§ **Exercise details**: Please set down, word for word and with nothing else, the lines from the one that contains "left knee: (516, 223, -19)" up to and including the one that contains "right wrist: (513, 205, -30)".

§ **Material for the task**:
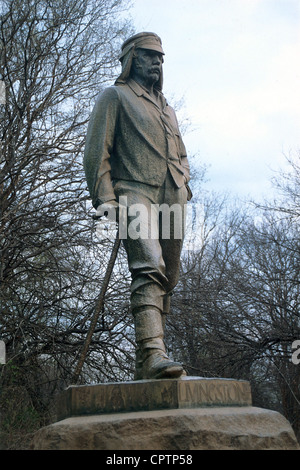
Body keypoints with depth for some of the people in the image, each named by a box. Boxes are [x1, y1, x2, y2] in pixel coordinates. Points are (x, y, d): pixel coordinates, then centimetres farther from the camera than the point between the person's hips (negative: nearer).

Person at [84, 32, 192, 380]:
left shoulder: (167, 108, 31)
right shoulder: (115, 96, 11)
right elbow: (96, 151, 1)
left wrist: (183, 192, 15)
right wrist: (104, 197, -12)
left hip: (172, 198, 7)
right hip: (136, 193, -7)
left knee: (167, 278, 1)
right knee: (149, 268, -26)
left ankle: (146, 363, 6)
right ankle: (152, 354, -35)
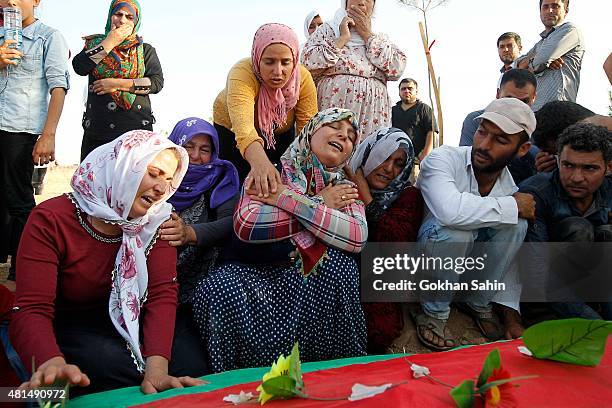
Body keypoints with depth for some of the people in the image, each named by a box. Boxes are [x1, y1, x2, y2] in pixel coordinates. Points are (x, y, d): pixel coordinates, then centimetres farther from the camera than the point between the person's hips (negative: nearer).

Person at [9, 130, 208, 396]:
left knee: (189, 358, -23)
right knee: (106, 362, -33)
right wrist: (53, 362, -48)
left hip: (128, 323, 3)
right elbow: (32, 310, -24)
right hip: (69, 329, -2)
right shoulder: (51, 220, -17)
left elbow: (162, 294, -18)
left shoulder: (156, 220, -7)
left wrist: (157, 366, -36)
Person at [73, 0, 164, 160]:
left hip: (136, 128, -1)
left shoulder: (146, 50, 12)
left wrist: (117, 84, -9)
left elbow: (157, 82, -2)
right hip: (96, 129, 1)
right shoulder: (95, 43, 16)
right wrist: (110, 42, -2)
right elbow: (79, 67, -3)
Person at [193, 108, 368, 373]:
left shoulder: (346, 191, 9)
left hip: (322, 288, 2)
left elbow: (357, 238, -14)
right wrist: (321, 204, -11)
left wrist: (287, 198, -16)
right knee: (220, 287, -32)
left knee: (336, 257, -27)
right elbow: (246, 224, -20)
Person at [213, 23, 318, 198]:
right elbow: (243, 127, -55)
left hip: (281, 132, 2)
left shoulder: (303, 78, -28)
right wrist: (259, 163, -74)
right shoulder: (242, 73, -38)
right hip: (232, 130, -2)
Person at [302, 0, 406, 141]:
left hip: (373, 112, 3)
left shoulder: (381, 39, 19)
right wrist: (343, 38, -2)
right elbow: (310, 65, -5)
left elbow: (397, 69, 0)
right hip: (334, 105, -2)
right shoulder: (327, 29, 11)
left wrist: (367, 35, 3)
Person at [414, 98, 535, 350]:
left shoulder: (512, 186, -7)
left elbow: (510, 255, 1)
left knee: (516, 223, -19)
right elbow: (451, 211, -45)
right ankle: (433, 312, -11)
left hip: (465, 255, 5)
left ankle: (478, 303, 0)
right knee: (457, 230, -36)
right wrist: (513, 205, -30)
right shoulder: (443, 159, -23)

==

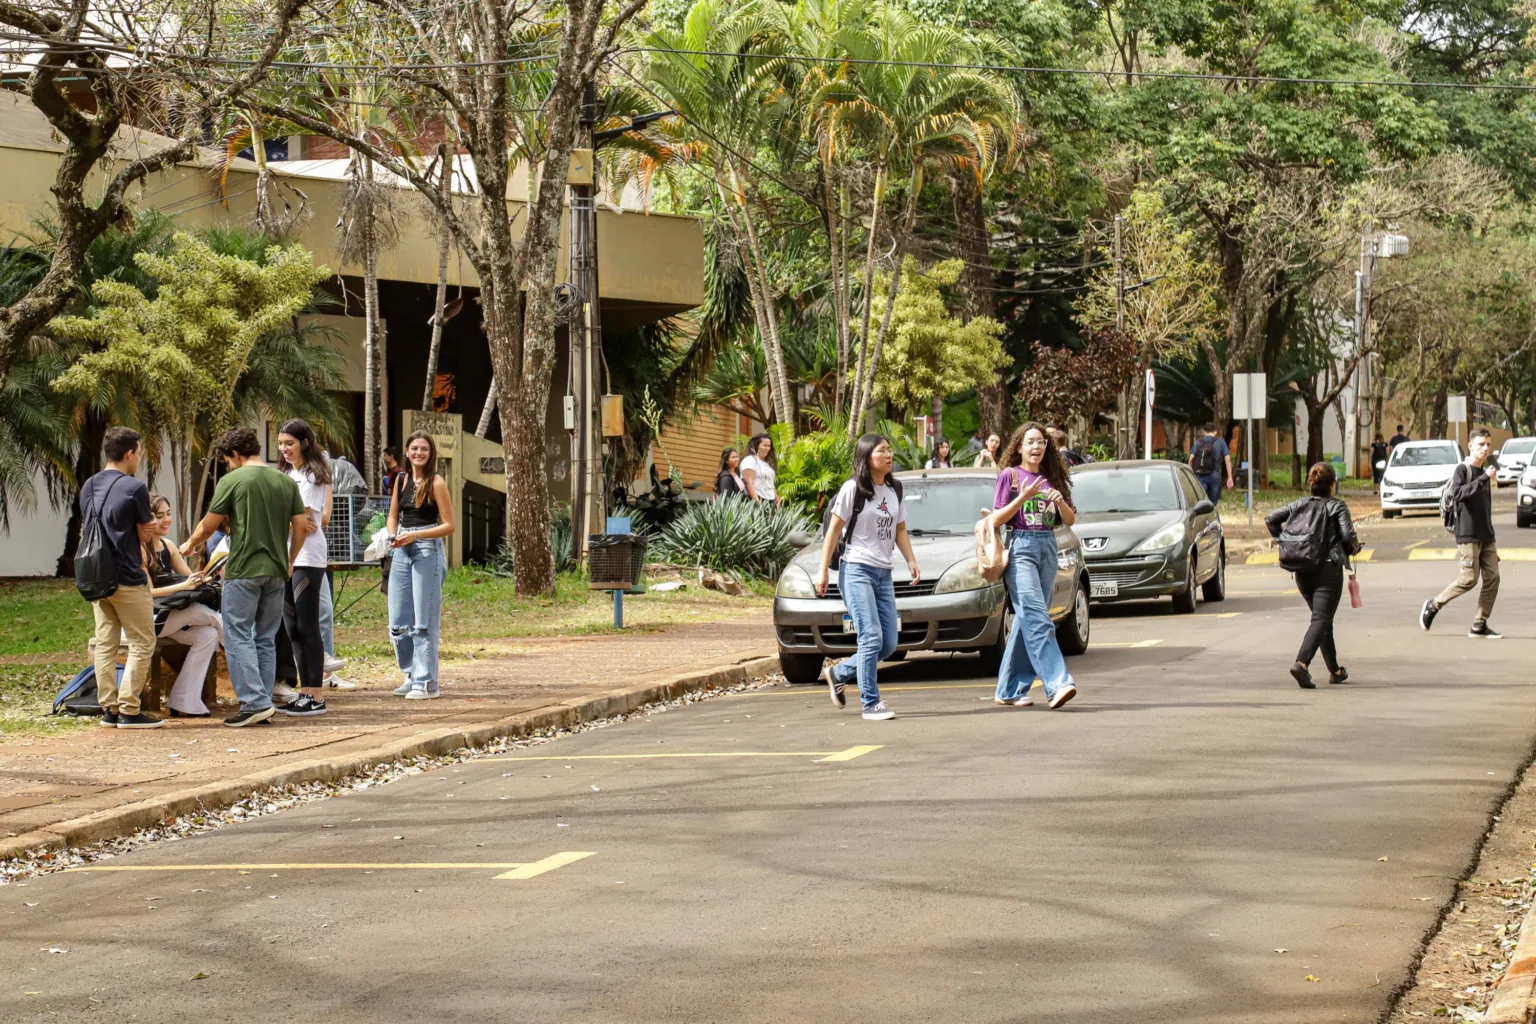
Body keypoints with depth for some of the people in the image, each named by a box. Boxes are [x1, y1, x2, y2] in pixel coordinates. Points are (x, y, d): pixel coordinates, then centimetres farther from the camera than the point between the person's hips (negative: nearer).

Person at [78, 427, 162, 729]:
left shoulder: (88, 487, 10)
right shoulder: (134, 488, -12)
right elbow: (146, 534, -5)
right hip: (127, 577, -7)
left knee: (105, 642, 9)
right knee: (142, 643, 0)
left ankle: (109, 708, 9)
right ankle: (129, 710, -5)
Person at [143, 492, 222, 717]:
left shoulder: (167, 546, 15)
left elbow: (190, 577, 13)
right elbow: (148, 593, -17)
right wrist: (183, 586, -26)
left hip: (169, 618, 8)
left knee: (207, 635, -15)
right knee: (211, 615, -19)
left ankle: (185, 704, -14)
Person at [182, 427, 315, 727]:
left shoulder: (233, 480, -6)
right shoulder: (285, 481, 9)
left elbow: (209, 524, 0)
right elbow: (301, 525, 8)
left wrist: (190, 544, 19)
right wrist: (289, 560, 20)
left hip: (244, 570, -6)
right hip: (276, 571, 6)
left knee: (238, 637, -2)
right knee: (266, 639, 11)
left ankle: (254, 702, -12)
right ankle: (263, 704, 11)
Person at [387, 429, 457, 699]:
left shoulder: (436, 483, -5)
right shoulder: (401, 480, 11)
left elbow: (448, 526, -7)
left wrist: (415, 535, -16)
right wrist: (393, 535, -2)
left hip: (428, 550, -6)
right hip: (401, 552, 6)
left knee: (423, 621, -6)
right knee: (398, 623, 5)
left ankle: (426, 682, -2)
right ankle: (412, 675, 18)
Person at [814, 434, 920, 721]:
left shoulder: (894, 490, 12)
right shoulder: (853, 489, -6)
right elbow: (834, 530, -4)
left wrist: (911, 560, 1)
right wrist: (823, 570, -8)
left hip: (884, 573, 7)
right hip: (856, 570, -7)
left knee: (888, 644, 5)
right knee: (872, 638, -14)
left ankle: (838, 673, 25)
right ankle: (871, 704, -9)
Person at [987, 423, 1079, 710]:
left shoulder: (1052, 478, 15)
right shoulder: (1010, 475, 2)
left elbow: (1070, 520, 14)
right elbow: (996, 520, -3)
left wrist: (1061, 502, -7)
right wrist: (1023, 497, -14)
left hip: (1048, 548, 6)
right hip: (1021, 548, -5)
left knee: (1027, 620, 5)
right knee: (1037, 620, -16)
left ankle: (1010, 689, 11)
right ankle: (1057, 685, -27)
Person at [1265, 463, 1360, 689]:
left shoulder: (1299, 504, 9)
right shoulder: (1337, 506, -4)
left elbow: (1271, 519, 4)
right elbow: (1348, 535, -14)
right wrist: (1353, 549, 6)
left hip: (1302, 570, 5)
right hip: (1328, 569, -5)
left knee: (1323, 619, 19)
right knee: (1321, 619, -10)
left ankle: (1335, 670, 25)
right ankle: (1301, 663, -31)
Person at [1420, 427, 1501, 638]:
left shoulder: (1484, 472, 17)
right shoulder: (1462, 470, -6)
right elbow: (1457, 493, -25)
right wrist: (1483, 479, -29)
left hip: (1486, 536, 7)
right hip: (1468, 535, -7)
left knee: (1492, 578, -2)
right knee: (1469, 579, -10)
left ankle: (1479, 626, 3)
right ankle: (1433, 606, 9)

§ **Answer box**:
left knee: (516, 223, -19)
right elbow: (451, 211, -45)
right ankle: (433, 312, -11)
left hip: (465, 255, 5)
left ankle: (478, 303, 0)
right knee: (457, 230, -36)
right wrist: (513, 205, -30)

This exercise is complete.